Task to complete ▸ Your answer must consist of exactly the lines below, starting with the line with "right elbow: (904, 299)" and going on through the line with "right elbow: (704, 296)", and nothing else.

Pixel coordinate listings:

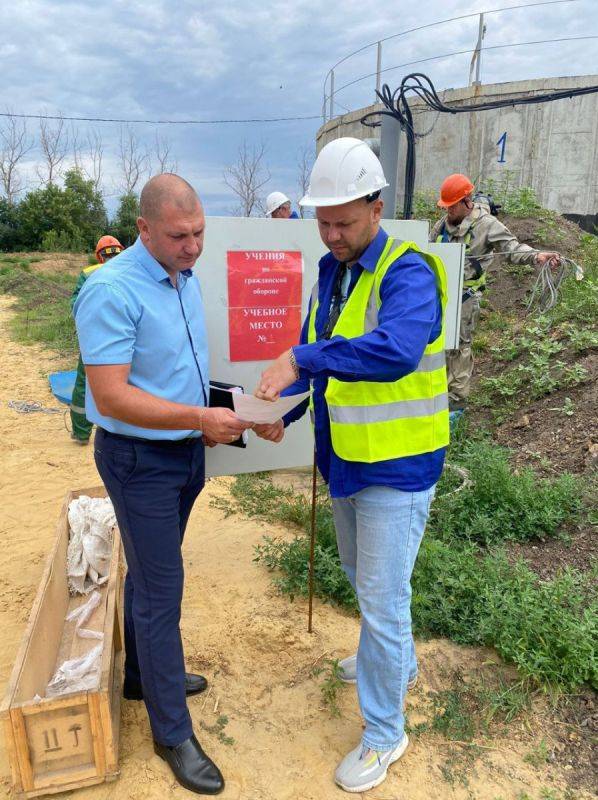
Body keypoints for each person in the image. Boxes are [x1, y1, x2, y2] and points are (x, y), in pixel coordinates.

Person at [253, 138, 449, 793]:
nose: (332, 234)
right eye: (323, 221)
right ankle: (397, 663)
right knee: (362, 580)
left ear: (377, 205)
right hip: (345, 459)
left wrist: (302, 363)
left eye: (345, 221)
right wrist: (289, 407)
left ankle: (384, 734)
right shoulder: (331, 271)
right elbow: (321, 349)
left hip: (399, 466)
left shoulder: (410, 271)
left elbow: (393, 351)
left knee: (382, 599)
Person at [74, 173, 252, 796]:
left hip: (183, 454)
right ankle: (170, 730)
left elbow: (181, 369)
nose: (193, 246)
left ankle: (144, 677)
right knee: (161, 587)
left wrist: (232, 412)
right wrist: (199, 418)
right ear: (144, 230)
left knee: (153, 574)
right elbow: (111, 393)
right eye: (179, 236)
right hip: (138, 461)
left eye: (199, 232)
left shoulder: (183, 277)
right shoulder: (110, 289)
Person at [430, 173, 560, 412]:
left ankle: (456, 402)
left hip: (465, 298)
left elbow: (511, 248)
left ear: (466, 201)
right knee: (436, 343)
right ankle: (437, 391)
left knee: (458, 346)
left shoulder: (487, 225)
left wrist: (536, 256)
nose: (447, 211)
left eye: (451, 206)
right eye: (445, 206)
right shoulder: (442, 225)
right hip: (438, 296)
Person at [69, 235, 124, 444]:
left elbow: (76, 305)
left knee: (85, 382)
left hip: (95, 339)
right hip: (127, 337)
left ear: (99, 256)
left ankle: (82, 433)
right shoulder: (133, 270)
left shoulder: (88, 273)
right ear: (121, 251)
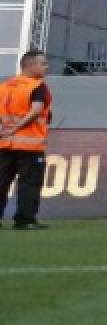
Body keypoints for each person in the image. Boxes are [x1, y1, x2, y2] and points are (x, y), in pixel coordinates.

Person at [0, 50, 52, 230]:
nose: (47, 67)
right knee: (29, 183)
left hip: (5, 144)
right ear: (29, 65)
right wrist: (17, 127)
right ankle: (25, 220)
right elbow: (36, 110)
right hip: (30, 145)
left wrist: (7, 130)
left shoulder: (5, 86)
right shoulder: (37, 86)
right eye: (43, 63)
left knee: (1, 182)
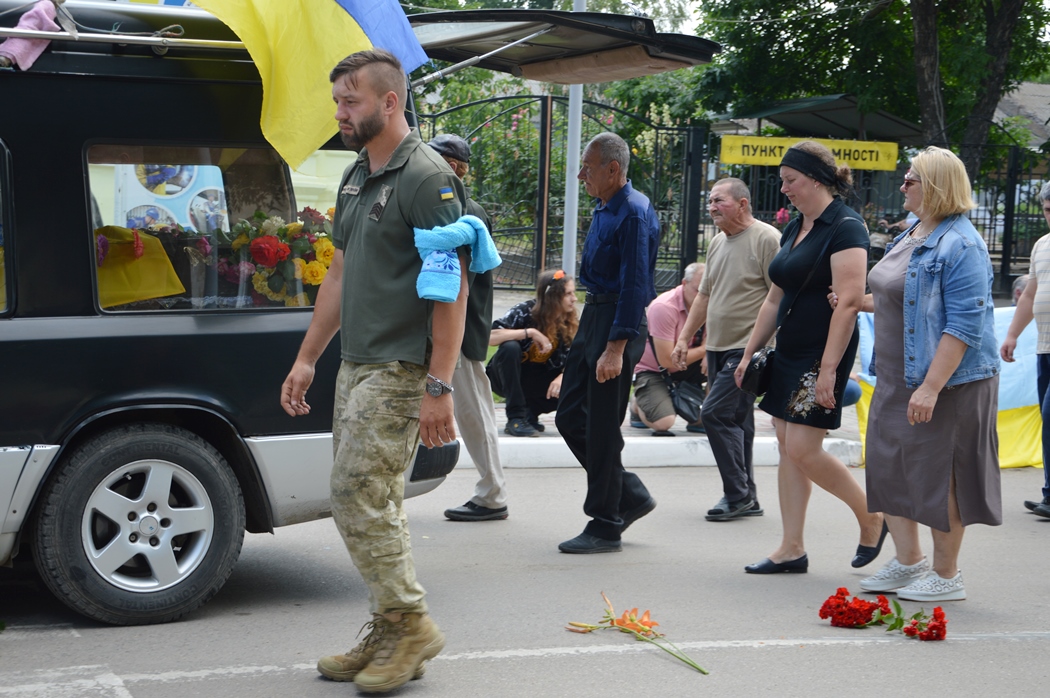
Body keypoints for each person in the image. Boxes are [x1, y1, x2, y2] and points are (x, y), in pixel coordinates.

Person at [279, 49, 467, 692]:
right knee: (375, 498)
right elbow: (338, 269)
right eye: (337, 100)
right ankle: (390, 629)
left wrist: (438, 386)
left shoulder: (426, 177)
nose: (339, 112)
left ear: (390, 102)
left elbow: (451, 287)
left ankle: (409, 623)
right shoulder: (358, 172)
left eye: (349, 100)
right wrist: (308, 356)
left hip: (401, 364)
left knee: (354, 491)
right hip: (357, 361)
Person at [854, 147, 1000, 601]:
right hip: (898, 375)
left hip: (946, 382)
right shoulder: (915, 231)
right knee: (889, 468)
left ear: (935, 185)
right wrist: (852, 301)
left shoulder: (963, 245)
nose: (902, 185)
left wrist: (932, 387)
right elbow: (904, 299)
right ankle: (907, 561)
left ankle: (946, 573)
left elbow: (963, 325)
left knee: (940, 475)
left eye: (911, 178)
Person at [733, 141, 884, 574]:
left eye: (790, 180)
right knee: (786, 448)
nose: (784, 189)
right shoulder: (797, 226)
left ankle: (871, 516)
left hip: (822, 353)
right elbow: (774, 298)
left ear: (815, 179)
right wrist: (751, 352)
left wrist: (830, 370)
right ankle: (791, 548)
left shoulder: (847, 226)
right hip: (787, 351)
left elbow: (851, 303)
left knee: (802, 446)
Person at [555, 132, 660, 554]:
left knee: (601, 426)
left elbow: (636, 285)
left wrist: (615, 347)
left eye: (588, 167)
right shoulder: (606, 206)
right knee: (569, 416)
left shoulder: (634, 212)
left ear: (613, 169)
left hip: (619, 320)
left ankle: (605, 524)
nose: (582, 175)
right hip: (596, 316)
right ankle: (628, 494)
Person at [672, 178, 781, 521]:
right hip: (719, 346)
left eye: (719, 201)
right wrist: (685, 338)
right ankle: (748, 495)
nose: (712, 207)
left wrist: (760, 349)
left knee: (715, 413)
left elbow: (778, 297)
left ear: (743, 203)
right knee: (738, 420)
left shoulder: (767, 238)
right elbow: (704, 296)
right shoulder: (718, 242)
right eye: (710, 202)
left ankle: (737, 494)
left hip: (749, 347)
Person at [428, 133, 509, 522]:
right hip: (448, 332)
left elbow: (459, 285)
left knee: (474, 415)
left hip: (460, 332)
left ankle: (492, 494)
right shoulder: (449, 205)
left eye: (436, 160)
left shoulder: (462, 210)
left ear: (456, 168)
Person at [1001, 181, 1050, 516]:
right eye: (1048, 209)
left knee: (1049, 414)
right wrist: (1013, 334)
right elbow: (1030, 294)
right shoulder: (1042, 245)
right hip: (1045, 349)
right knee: (1047, 420)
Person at [487, 268, 578, 437]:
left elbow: (579, 358)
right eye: (568, 294)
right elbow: (490, 337)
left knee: (578, 377)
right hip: (505, 377)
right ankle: (516, 417)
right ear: (553, 296)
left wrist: (563, 376)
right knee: (510, 348)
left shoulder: (570, 322)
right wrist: (530, 332)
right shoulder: (524, 311)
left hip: (539, 381)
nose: (575, 299)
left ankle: (530, 413)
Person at [631, 262, 707, 435]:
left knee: (723, 363)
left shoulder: (712, 302)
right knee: (663, 423)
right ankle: (637, 404)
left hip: (688, 364)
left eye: (708, 290)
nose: (704, 296)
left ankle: (705, 413)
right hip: (655, 370)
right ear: (684, 284)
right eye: (698, 290)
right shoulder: (664, 307)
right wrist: (706, 350)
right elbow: (667, 360)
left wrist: (711, 353)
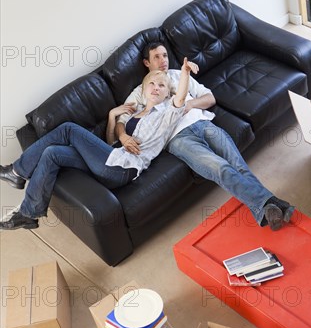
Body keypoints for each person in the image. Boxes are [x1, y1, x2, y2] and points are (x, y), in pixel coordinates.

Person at [109, 42, 295, 231]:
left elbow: (210, 98)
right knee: (220, 167)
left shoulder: (179, 75)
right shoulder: (143, 89)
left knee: (238, 165)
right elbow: (122, 120)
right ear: (146, 63)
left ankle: (268, 209)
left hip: (203, 124)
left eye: (165, 55)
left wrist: (190, 105)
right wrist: (123, 136)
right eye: (156, 57)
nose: (163, 60)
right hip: (179, 139)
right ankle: (274, 204)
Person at [0, 61, 197, 230]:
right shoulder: (133, 115)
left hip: (122, 169)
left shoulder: (166, 115)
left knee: (68, 129)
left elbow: (179, 100)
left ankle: (16, 172)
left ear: (166, 93)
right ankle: (29, 213)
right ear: (144, 90)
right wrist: (113, 116)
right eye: (151, 84)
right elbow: (110, 141)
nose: (156, 87)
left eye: (161, 85)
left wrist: (185, 73)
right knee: (52, 153)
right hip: (110, 158)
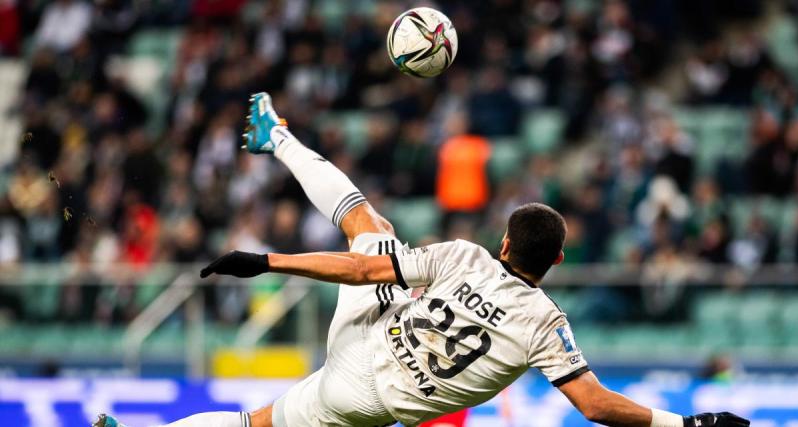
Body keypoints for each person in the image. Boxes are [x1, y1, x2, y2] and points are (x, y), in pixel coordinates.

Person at [94, 93, 749, 427]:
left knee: (368, 227)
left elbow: (362, 270)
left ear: (503, 244)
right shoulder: (546, 325)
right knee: (255, 423)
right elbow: (596, 404)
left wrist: (267, 260)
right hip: (369, 404)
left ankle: (279, 139)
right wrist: (684, 423)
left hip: (360, 354)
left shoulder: (464, 255)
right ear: (558, 260)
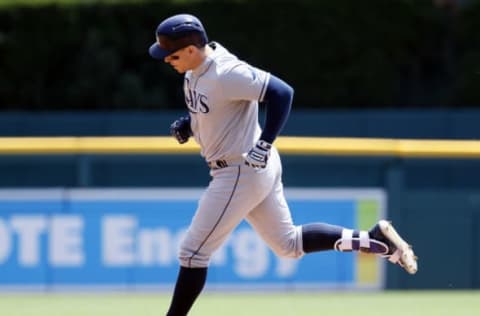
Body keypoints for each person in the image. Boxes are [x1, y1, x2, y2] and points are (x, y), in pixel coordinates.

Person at [148, 13, 417, 316]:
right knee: (289, 244)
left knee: (192, 252)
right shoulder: (194, 72)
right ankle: (374, 239)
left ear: (190, 50)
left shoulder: (226, 72)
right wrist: (190, 124)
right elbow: (218, 112)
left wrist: (265, 143)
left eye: (170, 54)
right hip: (246, 167)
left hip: (239, 169)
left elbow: (282, 92)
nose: (166, 60)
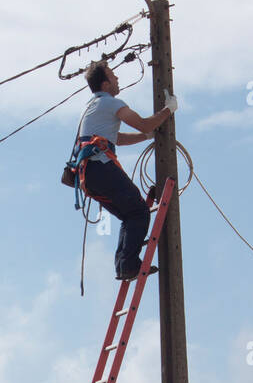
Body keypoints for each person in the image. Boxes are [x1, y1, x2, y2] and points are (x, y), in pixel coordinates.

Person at [75, 59, 177, 280]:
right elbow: (143, 123)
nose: (117, 78)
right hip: (100, 168)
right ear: (104, 84)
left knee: (131, 215)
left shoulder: (90, 107)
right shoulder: (110, 103)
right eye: (113, 75)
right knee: (138, 212)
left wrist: (146, 136)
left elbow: (117, 139)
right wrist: (168, 110)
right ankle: (128, 264)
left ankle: (124, 266)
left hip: (89, 175)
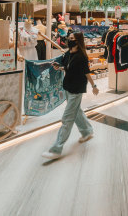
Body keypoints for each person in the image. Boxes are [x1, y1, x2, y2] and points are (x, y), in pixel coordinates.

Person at [42, 32, 99, 160]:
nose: (69, 40)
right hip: (68, 87)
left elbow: (86, 73)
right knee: (76, 111)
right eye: (69, 38)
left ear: (78, 41)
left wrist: (94, 86)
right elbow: (68, 68)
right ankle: (87, 131)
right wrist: (60, 68)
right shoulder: (68, 54)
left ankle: (56, 149)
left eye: (72, 38)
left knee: (67, 118)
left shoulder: (81, 56)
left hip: (76, 89)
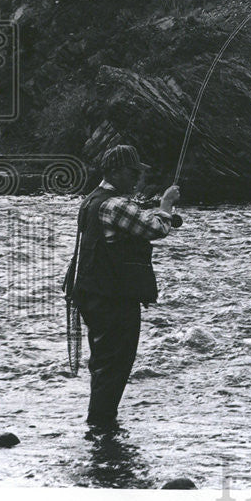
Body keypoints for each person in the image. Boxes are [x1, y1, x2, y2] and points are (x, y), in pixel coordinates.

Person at [63, 145, 180, 431]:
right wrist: (166, 206)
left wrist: (155, 211)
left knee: (103, 361)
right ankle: (102, 423)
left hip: (89, 294)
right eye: (132, 172)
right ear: (115, 172)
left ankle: (100, 421)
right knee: (117, 362)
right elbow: (155, 229)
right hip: (112, 298)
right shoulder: (116, 204)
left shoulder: (92, 200)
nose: (138, 178)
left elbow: (130, 221)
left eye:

Output of the exercise ▸
right elbow: (904, 299)
right ankle: (907, 561)
left ankle: (946, 573)
left elbow: (963, 325)
left knee: (940, 475)
left eye: (911, 178)
Person at [733, 141, 884, 574]:
left eye: (790, 180)
right knee: (786, 448)
nose: (784, 189)
right shoulder: (797, 226)
left ankle: (871, 516)
left hip: (822, 353)
right elbow: (774, 298)
left ear: (815, 179)
right wrist: (751, 352)
left wrist: (830, 370)
right ankle: (791, 548)
left shoulder: (847, 226)
right hip: (787, 351)
left elbow: (851, 303)
left knee: (802, 446)
Person at [555, 132, 660, 554]:
left knee: (601, 426)
left elbow: (636, 285)
left wrist: (615, 347)
left eye: (588, 167)
right shoulder: (606, 206)
right knee: (569, 416)
left shoulder: (634, 212)
left ear: (613, 169)
left hip: (619, 320)
left ankle: (605, 524)
nose: (582, 175)
right hip: (596, 316)
right ankle: (628, 494)
Person at [672, 178, 781, 521]:
right hip: (719, 346)
left eye: (719, 201)
right wrist: (685, 338)
right ankle: (748, 495)
nose: (712, 207)
left wrist: (760, 349)
left knee: (715, 413)
left elbow: (778, 297)
left ear: (743, 203)
right knee: (738, 420)
left shoulder: (767, 238)
right elbow: (704, 296)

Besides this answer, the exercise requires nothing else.